> **TASK DESCRIPTION**
For each line below that contains the word "elbow", make a copy.

*** Opening SUPPLIED DATA ***

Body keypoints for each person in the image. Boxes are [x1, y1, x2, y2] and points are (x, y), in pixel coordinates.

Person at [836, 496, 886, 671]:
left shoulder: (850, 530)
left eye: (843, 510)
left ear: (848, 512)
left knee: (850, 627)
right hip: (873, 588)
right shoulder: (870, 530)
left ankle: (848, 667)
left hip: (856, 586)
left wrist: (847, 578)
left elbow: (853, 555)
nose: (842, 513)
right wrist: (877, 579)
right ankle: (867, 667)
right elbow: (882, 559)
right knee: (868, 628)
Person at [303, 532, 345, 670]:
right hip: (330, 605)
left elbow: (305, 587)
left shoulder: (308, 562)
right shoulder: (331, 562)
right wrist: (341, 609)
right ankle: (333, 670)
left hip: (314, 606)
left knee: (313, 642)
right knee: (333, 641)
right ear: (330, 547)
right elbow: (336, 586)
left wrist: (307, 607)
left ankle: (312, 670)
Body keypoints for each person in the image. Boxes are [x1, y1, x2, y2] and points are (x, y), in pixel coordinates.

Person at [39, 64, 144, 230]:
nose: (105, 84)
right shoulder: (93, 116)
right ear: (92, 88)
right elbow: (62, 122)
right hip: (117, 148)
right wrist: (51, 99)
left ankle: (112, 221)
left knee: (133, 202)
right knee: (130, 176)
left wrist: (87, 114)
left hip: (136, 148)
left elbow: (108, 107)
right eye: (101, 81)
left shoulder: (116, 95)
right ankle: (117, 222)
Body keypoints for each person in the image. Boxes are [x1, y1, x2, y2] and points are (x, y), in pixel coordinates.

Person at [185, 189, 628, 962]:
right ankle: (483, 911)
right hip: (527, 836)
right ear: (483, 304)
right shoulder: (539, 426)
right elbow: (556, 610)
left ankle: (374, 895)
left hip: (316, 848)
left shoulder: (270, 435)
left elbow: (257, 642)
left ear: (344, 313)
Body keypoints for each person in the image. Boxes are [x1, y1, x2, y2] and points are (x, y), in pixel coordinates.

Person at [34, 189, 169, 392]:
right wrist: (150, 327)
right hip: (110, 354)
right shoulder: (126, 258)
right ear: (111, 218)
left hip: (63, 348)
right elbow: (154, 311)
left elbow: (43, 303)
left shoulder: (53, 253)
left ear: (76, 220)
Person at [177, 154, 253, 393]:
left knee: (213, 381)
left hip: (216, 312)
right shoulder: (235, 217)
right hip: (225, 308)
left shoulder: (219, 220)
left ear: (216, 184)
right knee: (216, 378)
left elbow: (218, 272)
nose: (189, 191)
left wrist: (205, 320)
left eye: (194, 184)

*** Closing SUPPLIED DATA ***
*** Opening SUPPLIED DATA ***

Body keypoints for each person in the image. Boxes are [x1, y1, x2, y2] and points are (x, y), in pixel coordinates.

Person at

*** Closing SUPPLIED DATA ***

> **OUTPUT OF THE EXERCISE**
left elbow: (853, 555)
right elbow: (882, 559)
left elbow: (305, 587)
right elbow: (336, 586)
right elbow: (62, 122)
left elbow: (108, 107)
right elbow: (556, 610)
left elbow: (257, 642)
right elbow: (154, 311)
left elbow: (43, 303)
left elbow: (218, 272)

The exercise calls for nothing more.